By the time I left, things had already begun to change. Already in 1965 or
so, when I dedicated much of a two-week period of music programming to the
music, thought and influence of John Cage, Alfred Partridge, the station
manager, worried lest we offend too many listeners.

The major change, I think, was the abdication by the KPFA staff of its own
programming responsibility. Realizing that we did not know the immediate
position of much of the community from personal experience, we found
spokesmen from within those areas to speak for themselves. Sensitive to
charges of censorship and reluctant to impose our own standards of public
address on others, we increasingly allowed them to advocate their own
platforms in increasingly partisan tones.

We had among ourselves always believed, quaintly perhaps, that in the long
run social justice and cultural richness would inevitably emerge from
rational discourse courteously managed. But we failed to maintain those
standards on our own programming. (Elsa Knight Thompson was one of the
first victims of this failure. When she tried to point out what was
happening, she was judged autocratic and elitist by special-interest
apologists, and was ultimately sacrificed by a management too weak to
maintain its own standards, too ready to give in to vociferous numbers.)

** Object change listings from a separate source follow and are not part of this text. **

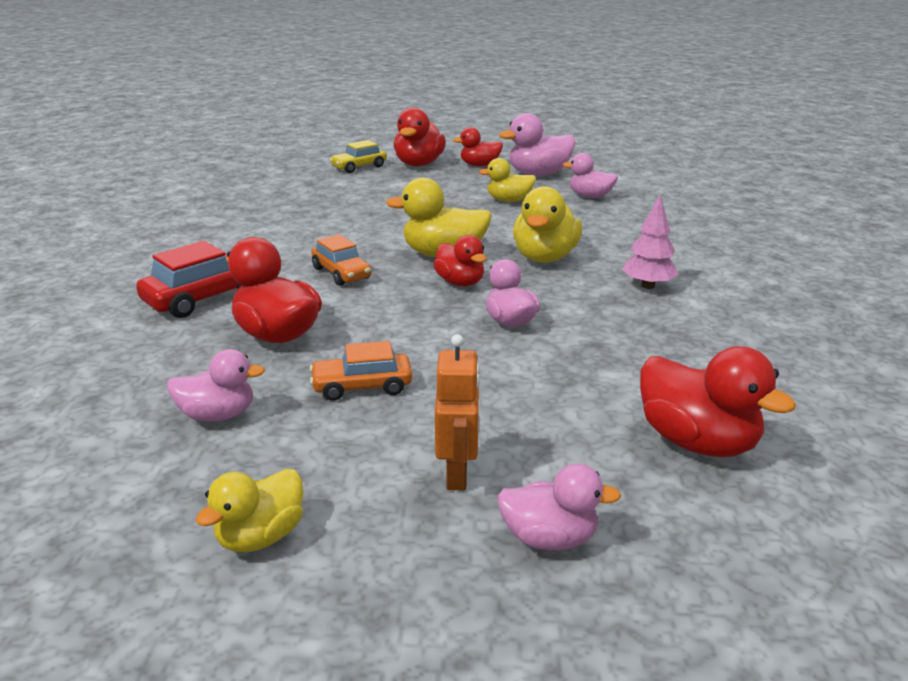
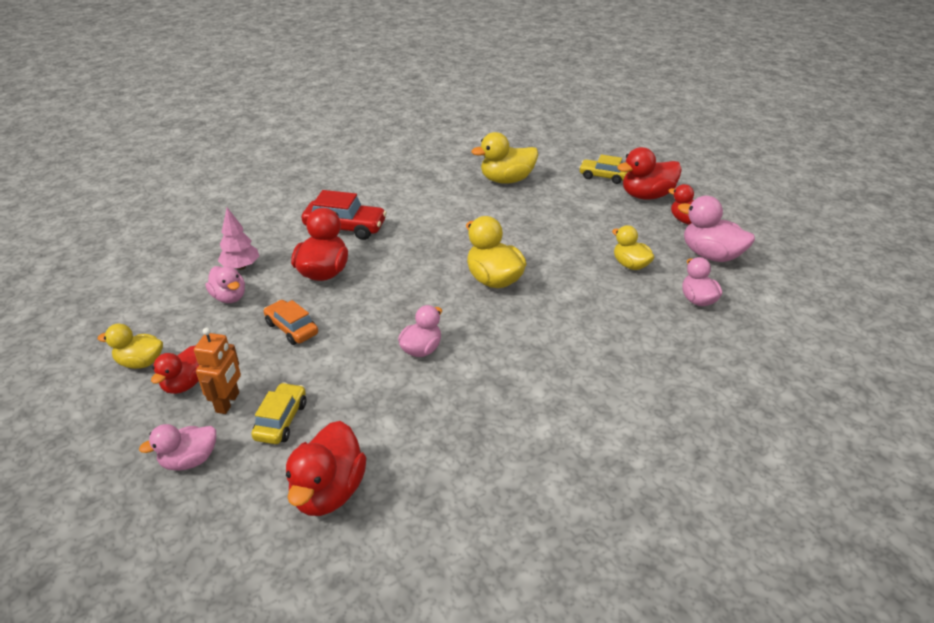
camera: 55 degrees right, 10 degrees up
(341, 273) = (422, 255): orange car -> none
(457, 474) = (228, 402): orange robot -> orange robot turned 45 degrees counterclockwise
(460, 282) = (458, 305): red duck -> red duck (185, 384)
(539, 442) = (281, 420): none -> yellow car
(545, 257) = (541, 324): yellow duck -> yellow duck (506, 180)
(549, 538) = (189, 460): pink duck -> pink duck turned 90 degrees clockwise
(648, 286) = (547, 393): pink tree -> pink tree (241, 267)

Escalating partisanship inevitably shoulders open-minded discourse aside.
KPFA was soon transformed into a number of special-interest groups, each
speaking to its own membership.

Even the formatting of the station gave in to this, as detailed
descriptions of the content of programs gave way to generalized program
"slots" dedicated to generalized specialties concerning sexuality, race or
ethnicity.

By then I had lost interest and so had a good many others. A new
generation, though, grown up among cultural divisiveness and
splinter-group loyalties, was attracted to the sound of KPFA's programs.
Contentiousness is attractive to the young, and the rhetoric of the by now
ironically named Pacifica stations resonated with such diverse
contemporary fingerprints as popular music and the prevailing mood of
entitlement. It is now the national mood, whether you speak of music or
movies or makeup, to be provocative. And so the pacific quality of
Pacifica has given way to militancy.

In my own opinion the powerful transmitter at the commercial frequency of
94.1 megahertz is wasted on Pacifica as it now operates, and they would be
right to sell it and use the money to encourage the development of a
number of smaller stations, locally programmed, locally responsible,
locally administered.

The more powerful station should be returned to the sort of programming
that first attracted me: well-rounded, reasoning, discursive, inquisitive
-- but not advocative, not even primarily political, since commitment to
political activity, however pressing its need, must rest on informed
investigation and discussion of the issues involved. Such programming
requires even-tempered and open-minded directors, who will need security
and trust to go about their work.

The less powerful stations should be more immediately available to their
communities, providing public platforms to every segment of the populace.
There is little chance of any of this. Pacifica seems to have gone another
way. Its structure has detached itself from its constituency, withdrawn to
neutral and national headquarters, turned its energies to perpetuating its
own bureaucratic growth and safety. It recalls the old Consumers' Co-op,
another fine Berkeley institution that killed itself in liberal growth
rhetoric rather than tend its own garden.

At this point it seems clear that the national board and direction should
step down. It isn't clear what kind of board could take its place while
satisfying both the Corporation for Public Broadcasting, which requires
separation of management from local programming, and the northern
California audience, which resents its loss of representation on that
board. Perhaps it is time for Pacifica to dissolve as a national presence,
and return its stations to the communities that have paid for them.